Exploratory Data Analysis
Martindale High School has recently renovated and reopened its South Wing. Claudia is a new student assigned a locker in this new wing. When she excitedly opens her “new” locker, she discovers that the renovation crew seems to have neglected the actual insides of the lockers—fresh coat of paint in the outside; same old rusty, dented interior.
Even the previous occupant’s end-of-year pile of trash is left intact. She begins to clean out the musty mess inside. “Nasty! I think this used to be an apple.” Not wanting to touch it, she coaxes it into a wastebasket with a ruler. Underneath, she finds a folded piece of paper. “What’s this?”
Carefully unfolding it, she finds a note left by the mysterious previous locker tenant:
You could formulate a hypothesis based on your intuition, such as “Of course, it’s Justin Jones in homeroom—or—Justin Bieber,” and call it a day. But wait a minute! Given the text of the note, it’s obvious we have a public figure on our hands—someone who’s been in the news. This means we have data—and lots of it. Now we can test our hypothesis. We can search for Justin in Google and see what comes up.
Wow! We get lots of hits for Justin Bieber:
Of course, we can’t prove that the note is about him, but we can be fairly confident that it is, right?
Maybe we can add keywords such as “album” or “hate” or we can restrict our query to search news only. It seems he is the most likely “Justin” with an “album” in the news…
What do you think? Is it the Biebs, or somebody else? Conduct some exploratory data analysis and test your hypothesis:
Assignment: Investigate the Mysterious Justin
In your groups, investigate the meaning of this note using Google Trends and Google Correlate to conduct big data analysis. Google Trends is an online tool that allows users to analyze search-term frequencies across dates and geographic locations. For this assignment, you must submit a document that contains:
- A hypothesis about the probable identities of “Justin.”

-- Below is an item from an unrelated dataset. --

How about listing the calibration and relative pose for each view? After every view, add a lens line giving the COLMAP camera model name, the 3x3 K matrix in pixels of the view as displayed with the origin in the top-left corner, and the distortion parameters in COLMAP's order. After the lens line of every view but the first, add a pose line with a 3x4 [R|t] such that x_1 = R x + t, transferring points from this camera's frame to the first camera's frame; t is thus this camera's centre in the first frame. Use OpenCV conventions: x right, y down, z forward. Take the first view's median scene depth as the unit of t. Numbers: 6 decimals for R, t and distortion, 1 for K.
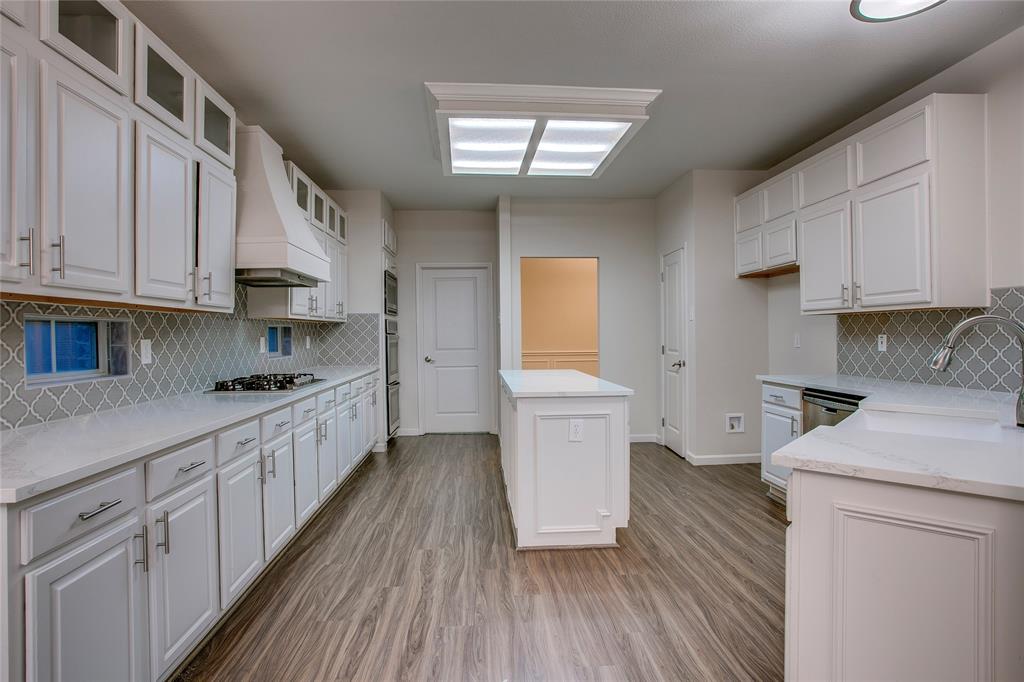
lens RADIAL K [[534.6, 0, 510.3], [0, 534.6, 336.7], [0, 0, 1]] dist [-0.041356, 0.000417]
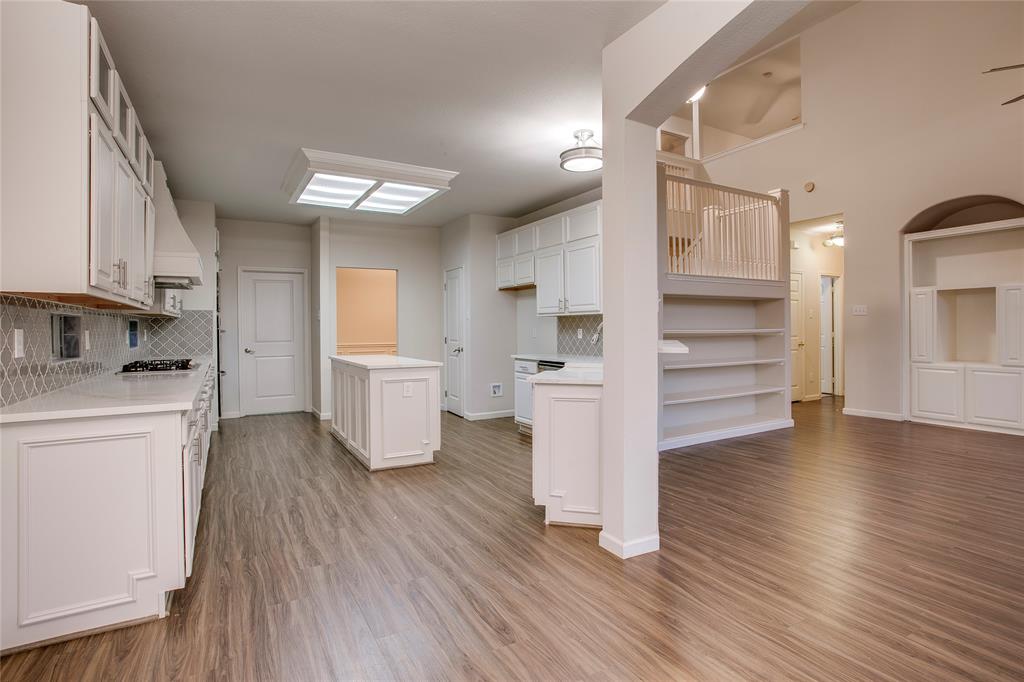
lens RADIAL K [[523.1, 0, 511.5], [0, 523.1, 331.8], [0, 0, 1]] dist [-0.023089, 0.000059]
pose [[0.897743, -0.000060, 0.440520, -0.225402], [0.001266, 0.999996, -0.002444, 0.009378], [-0.440519, 0.002751, 0.897739, -0.404066]]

- A rationale that utilizes data analyses from Google Trends and Google Correlate to support your work.
To best support your work, you should take notes on the features you use and results you find. Screenshots of key findings may be useful.

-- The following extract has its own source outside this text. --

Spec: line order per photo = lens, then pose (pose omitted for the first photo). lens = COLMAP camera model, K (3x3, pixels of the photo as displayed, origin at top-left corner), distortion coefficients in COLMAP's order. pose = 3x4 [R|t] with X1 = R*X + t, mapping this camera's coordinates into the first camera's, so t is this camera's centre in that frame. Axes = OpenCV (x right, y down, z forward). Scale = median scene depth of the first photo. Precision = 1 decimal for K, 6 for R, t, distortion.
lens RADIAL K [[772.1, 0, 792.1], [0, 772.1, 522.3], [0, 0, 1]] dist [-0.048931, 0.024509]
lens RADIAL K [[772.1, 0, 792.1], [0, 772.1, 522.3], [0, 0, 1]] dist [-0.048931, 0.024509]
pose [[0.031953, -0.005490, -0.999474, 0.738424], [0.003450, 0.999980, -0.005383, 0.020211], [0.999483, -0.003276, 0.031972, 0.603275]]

Using Google Trends and Google Correlate
You should get to know Google Trends and Google Correlate. Google provides a tutorial on Google Correlate, complete with screenshots and examples. Feel free to refer to it as necessary, or to ask your peers or teachers questions.
Google Trends is rather intuitive and easy to use. It can be very interesting, especially if you learn to set all the parameters, which are highlighted in the image below:
Explore the tools and use as much of the functionality as you can. You will be able to tell how search terms change over time, what terms are used together, from where people search, and even what news events correlate with trends over time.
Be Prepared to Discuss
- What did you do first? Next? Last?
- What would you like to be able to do?
- What was the most effective tool in Google Trends? Why?
- Was Google Correlate effective or efficient? Why or why not?
- How important was time/place/other key terms as search queries?
- Who is Justin? Justify your answer.
- Will we ever know conclusively? Why or why not?